Transcribed page contents:
##########

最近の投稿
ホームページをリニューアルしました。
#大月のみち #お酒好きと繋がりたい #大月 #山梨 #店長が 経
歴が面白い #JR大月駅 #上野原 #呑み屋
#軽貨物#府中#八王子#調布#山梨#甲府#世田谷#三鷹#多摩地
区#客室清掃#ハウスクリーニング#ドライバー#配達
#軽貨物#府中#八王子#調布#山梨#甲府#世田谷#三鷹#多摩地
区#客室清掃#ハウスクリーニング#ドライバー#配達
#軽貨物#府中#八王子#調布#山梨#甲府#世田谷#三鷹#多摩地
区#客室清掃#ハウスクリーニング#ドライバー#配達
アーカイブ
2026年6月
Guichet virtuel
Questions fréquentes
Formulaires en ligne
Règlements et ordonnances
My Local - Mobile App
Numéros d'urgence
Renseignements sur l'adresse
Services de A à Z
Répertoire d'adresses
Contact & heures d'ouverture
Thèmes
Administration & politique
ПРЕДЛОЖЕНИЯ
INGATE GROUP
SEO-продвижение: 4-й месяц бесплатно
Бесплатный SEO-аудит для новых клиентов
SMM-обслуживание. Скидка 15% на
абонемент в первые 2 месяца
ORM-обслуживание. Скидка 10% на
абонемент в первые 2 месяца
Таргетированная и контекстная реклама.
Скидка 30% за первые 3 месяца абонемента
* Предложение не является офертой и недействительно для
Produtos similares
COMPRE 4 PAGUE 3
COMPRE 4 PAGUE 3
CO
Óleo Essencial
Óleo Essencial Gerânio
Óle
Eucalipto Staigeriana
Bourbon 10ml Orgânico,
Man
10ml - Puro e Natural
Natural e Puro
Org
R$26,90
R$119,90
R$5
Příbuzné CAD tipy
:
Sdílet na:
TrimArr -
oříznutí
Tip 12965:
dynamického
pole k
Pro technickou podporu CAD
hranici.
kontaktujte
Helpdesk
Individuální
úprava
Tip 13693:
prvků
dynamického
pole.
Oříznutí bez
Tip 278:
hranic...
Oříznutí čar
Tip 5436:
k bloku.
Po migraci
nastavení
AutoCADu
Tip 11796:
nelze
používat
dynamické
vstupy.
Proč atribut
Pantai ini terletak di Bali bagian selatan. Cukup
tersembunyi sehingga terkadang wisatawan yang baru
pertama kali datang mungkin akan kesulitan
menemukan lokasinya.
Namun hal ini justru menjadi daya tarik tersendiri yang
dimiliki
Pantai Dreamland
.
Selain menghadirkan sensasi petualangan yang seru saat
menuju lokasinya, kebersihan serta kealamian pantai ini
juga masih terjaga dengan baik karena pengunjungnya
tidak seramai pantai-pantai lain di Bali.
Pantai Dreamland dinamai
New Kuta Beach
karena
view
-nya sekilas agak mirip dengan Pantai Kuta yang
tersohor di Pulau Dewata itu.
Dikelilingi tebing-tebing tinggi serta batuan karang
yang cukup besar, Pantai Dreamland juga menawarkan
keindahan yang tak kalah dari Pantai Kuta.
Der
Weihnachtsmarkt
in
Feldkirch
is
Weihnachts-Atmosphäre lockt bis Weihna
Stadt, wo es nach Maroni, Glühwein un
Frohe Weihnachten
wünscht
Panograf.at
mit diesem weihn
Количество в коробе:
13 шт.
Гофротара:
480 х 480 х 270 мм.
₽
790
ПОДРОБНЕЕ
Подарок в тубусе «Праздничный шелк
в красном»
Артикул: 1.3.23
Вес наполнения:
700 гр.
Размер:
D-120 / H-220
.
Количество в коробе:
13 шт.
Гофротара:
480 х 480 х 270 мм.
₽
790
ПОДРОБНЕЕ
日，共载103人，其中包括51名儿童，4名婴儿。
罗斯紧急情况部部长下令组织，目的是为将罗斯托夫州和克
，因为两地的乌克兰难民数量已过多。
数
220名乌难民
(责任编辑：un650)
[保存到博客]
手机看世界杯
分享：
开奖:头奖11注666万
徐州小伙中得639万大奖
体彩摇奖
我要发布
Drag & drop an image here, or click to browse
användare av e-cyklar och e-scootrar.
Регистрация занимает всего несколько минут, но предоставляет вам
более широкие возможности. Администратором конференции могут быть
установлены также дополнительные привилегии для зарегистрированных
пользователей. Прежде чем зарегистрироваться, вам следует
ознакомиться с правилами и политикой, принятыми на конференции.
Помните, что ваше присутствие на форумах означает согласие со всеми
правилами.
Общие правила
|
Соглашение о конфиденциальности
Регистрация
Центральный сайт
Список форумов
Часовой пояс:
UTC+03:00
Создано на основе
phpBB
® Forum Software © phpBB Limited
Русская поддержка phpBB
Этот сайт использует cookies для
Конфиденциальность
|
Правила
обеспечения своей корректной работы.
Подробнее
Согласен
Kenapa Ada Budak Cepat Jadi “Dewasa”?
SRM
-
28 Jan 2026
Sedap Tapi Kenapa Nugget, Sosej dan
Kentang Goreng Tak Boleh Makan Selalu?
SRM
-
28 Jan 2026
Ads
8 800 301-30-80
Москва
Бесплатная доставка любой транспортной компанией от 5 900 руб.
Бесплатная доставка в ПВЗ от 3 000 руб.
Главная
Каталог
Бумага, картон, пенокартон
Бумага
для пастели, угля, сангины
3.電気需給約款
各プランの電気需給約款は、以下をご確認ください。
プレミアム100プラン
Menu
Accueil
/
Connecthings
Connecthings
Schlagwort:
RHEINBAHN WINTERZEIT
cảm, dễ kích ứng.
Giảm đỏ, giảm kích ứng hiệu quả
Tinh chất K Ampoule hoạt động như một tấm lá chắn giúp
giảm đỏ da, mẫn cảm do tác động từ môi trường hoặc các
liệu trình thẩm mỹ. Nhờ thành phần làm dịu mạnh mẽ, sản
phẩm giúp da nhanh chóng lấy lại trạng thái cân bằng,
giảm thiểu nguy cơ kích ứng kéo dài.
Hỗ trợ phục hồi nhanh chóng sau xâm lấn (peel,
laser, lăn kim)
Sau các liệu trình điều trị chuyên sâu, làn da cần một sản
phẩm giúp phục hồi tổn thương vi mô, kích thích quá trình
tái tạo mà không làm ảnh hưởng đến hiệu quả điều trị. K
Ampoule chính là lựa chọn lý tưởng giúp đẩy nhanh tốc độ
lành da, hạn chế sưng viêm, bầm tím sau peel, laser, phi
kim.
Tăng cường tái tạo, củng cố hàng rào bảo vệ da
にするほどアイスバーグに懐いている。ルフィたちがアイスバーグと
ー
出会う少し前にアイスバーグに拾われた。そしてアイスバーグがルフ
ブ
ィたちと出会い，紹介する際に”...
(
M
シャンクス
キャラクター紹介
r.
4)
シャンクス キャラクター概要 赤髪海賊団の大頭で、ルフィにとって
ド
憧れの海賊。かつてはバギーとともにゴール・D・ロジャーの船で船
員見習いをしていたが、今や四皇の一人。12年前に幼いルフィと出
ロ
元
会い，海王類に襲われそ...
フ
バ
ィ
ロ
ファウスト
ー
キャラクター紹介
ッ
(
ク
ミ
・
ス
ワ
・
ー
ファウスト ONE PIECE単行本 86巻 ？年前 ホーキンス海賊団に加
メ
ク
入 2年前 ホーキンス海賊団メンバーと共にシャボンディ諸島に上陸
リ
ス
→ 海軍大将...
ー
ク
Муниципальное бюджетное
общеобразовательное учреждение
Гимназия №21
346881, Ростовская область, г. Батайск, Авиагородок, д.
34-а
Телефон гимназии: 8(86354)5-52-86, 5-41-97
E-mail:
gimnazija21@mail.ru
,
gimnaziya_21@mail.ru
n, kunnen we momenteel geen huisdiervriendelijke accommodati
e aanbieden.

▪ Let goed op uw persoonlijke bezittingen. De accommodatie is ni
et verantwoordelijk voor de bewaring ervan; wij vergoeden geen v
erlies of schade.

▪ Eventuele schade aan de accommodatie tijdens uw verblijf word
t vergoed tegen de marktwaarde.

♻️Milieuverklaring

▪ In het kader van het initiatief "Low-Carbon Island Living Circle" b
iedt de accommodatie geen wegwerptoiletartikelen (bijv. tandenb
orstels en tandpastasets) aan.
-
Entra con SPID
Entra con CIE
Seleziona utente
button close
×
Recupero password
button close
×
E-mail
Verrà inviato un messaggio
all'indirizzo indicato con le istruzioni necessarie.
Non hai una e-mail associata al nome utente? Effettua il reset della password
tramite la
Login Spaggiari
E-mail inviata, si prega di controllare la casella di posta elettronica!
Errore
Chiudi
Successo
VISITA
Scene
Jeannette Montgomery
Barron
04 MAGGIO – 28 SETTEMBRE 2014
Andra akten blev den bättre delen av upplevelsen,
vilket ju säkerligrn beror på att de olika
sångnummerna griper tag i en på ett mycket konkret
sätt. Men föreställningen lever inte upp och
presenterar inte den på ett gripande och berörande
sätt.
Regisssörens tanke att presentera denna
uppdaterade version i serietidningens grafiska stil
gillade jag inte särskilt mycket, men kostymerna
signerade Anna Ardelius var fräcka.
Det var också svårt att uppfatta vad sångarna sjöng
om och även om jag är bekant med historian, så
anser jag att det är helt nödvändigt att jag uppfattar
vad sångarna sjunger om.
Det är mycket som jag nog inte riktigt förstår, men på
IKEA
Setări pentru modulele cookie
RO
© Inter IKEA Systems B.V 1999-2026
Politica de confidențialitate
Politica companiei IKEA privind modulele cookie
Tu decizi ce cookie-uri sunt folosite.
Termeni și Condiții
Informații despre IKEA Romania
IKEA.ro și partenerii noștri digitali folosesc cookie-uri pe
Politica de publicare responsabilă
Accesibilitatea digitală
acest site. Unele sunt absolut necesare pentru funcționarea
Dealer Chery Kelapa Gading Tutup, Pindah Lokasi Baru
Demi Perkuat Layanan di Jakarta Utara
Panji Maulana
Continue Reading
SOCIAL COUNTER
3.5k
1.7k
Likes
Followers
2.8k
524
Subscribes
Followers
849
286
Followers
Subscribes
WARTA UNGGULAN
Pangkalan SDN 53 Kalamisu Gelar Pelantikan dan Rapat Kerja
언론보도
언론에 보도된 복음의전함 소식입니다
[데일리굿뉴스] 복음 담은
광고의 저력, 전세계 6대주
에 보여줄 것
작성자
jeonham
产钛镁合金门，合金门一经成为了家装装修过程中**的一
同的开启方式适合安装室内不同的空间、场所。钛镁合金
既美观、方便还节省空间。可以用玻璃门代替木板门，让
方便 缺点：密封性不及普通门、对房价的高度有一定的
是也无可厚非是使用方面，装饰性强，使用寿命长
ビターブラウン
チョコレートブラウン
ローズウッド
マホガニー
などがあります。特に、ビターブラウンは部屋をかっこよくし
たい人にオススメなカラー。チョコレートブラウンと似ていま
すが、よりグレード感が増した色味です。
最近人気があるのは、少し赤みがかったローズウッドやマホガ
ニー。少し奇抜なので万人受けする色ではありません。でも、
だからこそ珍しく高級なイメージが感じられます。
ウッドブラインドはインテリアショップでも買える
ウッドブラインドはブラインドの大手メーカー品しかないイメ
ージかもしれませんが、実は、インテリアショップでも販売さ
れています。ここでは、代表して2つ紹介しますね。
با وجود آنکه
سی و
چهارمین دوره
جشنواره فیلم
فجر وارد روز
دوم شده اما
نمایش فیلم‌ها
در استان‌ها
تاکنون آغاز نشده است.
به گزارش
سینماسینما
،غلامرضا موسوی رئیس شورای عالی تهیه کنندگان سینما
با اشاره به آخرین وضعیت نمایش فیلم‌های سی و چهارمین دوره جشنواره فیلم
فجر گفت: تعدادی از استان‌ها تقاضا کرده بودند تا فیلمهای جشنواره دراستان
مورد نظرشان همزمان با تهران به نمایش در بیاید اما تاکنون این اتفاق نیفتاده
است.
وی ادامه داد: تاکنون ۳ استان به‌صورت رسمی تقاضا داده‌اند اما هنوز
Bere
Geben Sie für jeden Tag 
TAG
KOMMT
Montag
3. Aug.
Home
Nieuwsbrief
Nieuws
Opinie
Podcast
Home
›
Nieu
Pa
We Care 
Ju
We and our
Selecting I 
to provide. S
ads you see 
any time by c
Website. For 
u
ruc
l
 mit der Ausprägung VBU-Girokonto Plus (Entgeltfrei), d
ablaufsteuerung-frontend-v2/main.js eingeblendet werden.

##########

> [Assigned task]: Among the records, find each line where the word "правилами" occurs, and copy it.

> [Result]:
ознакомиться с правилами и политикой, принятыми на конференции.
правилами.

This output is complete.